Passage
who has delivered us from so great a death, and does deliver; in whom we confide that he will also yet deliver;
who has delivered us from so great a death, and does deliver; in whom we confide that he will also yet deliver;
2 Corinthians 1:8 For we do not wish you to be ignorant, brethren, as to our tribulation which happened [to us] in Asia, that we were excessively pressed beyond [our] power, so as to despair even of living.
2 Corinthians 1:9 But we ourselves had the sentence of death in ourselves, that we should not have our trust in ourselves, but in God who raises the dead;
2 Corinthians 1:10 who has delivered us from so great a death, and does deliver; in whom we confide that he will also yet deliver;
2 Corinthians 1:11 ye also labouring together by supplication for us that the gift towards us, through means of many persons, may be the subject of the thanksgiving of many for us.
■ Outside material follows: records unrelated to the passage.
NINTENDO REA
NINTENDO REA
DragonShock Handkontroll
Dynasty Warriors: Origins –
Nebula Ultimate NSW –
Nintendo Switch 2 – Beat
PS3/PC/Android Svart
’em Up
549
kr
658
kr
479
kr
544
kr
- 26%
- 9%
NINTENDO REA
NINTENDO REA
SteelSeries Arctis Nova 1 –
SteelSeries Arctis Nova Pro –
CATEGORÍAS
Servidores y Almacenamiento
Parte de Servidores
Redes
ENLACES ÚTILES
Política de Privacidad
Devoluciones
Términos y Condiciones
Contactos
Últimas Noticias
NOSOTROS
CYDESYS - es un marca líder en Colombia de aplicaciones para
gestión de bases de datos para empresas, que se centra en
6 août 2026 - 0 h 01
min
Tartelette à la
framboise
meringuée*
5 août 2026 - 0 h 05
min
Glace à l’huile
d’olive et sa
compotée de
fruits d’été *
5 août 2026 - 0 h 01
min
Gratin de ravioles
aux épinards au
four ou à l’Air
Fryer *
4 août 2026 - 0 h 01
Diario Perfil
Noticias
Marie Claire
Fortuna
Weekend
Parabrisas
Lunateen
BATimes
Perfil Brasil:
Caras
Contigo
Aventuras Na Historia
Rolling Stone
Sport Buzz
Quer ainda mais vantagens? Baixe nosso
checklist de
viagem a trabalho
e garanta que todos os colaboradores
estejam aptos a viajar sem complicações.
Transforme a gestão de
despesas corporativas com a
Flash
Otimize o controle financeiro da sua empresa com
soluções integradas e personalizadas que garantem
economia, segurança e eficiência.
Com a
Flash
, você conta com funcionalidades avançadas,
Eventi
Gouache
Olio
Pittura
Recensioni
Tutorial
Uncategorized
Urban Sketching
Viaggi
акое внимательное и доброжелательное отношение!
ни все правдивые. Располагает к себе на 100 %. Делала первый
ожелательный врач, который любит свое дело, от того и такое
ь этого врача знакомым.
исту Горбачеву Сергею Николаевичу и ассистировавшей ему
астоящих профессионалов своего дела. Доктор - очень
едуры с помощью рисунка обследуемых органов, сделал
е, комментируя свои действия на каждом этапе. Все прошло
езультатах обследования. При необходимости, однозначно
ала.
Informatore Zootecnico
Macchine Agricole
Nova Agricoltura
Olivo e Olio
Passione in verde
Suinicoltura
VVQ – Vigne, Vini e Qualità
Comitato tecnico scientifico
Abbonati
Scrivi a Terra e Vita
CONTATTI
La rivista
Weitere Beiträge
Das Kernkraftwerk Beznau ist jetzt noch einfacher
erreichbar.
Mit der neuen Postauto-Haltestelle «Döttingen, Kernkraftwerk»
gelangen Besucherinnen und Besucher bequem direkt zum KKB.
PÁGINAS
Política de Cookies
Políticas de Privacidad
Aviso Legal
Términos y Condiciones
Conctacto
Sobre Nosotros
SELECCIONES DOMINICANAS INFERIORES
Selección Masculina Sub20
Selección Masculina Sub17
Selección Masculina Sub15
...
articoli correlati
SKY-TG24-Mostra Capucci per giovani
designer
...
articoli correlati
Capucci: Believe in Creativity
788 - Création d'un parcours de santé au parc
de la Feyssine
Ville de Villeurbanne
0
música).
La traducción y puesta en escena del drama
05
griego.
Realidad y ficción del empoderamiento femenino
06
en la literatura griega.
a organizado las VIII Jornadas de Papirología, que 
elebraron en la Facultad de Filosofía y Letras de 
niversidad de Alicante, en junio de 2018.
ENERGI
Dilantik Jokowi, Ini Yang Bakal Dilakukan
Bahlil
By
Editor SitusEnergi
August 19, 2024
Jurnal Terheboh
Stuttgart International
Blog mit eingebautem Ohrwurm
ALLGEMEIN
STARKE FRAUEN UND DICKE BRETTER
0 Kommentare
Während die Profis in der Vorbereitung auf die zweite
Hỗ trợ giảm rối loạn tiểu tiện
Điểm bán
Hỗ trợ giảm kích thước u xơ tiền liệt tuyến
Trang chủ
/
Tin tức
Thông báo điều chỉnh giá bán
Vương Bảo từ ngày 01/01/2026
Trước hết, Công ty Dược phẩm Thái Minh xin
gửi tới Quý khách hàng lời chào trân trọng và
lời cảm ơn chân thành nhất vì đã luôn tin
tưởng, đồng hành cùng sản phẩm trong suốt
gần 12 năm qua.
2 Corinthians 1:12 For our boasting is this, the testimony of our conscience, that in simplicity and sincerity before God, (not in fleshly wisdom but in God's grace,) we have had our conversation in the world, and more abundantly towards you.
The verse centers on "delivered", "great", "death", "does", and "confide". It is saying that the verse draws attention to "delivered" and "great", so its meaning should be read from those terms before moving to application.
The nearby context moves from verse 9's "But we ourselves had the sentence of..." into verse 11's "ye also labouring together by supplication for...", so "delivered" and "great" belong inside that flow. In 2 Corinthians context, the local focus is Christ, faith, and discipleship.
A plain takeaway is to answer the verse's own emphasis on "delivered" and "great" with trust shaped by these words, not by a vague optimism outside the passage.